▶ **AIM OF THE EXERCISE**: Arrange every line of the rows below as a numbered list, skipping blank lines and leaving out the pictures.

--- EXCERPTED RECORDS Enclosed Below ---

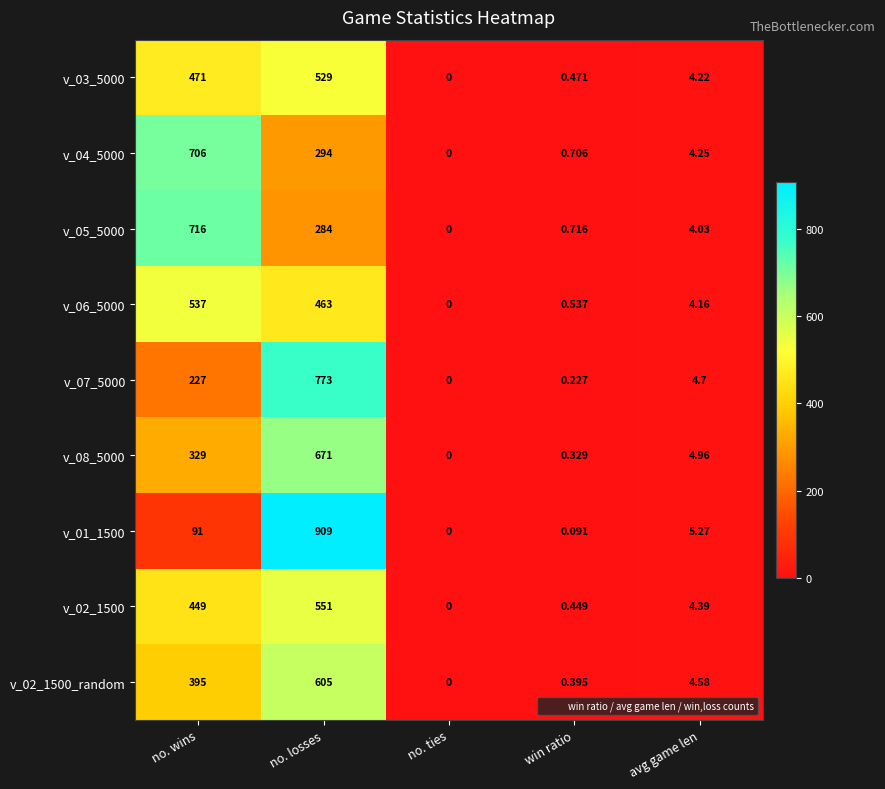

At which category is the sum across all series the highest?

no. losses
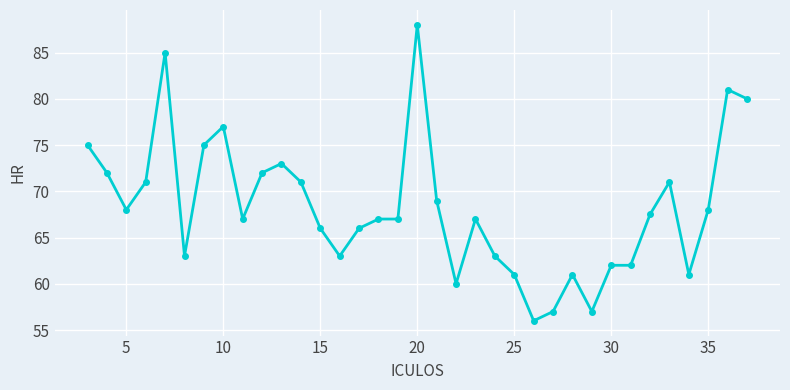

True or false: the data has more than 1 interior local peaks.

True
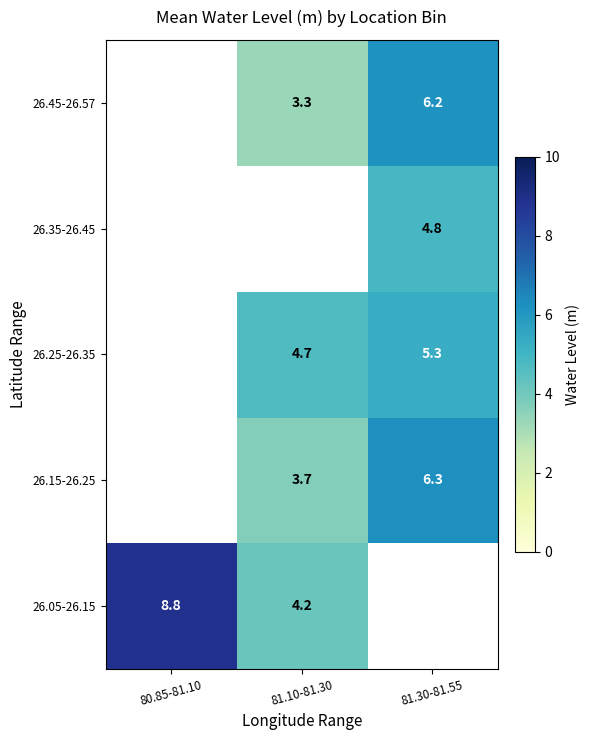

At how many categories does at least one series exceed 8?

1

--- End of Enclosed EXCERPTED RECORDS ---

▶ **OUTPUT BELOW**:
1. At which category is the sum across all series the highest?
2. no. losses
3. True or false: the data has more than 1 interior local peaks.
4. True
5. At how many categories does at least one series exceed 8?
6. 1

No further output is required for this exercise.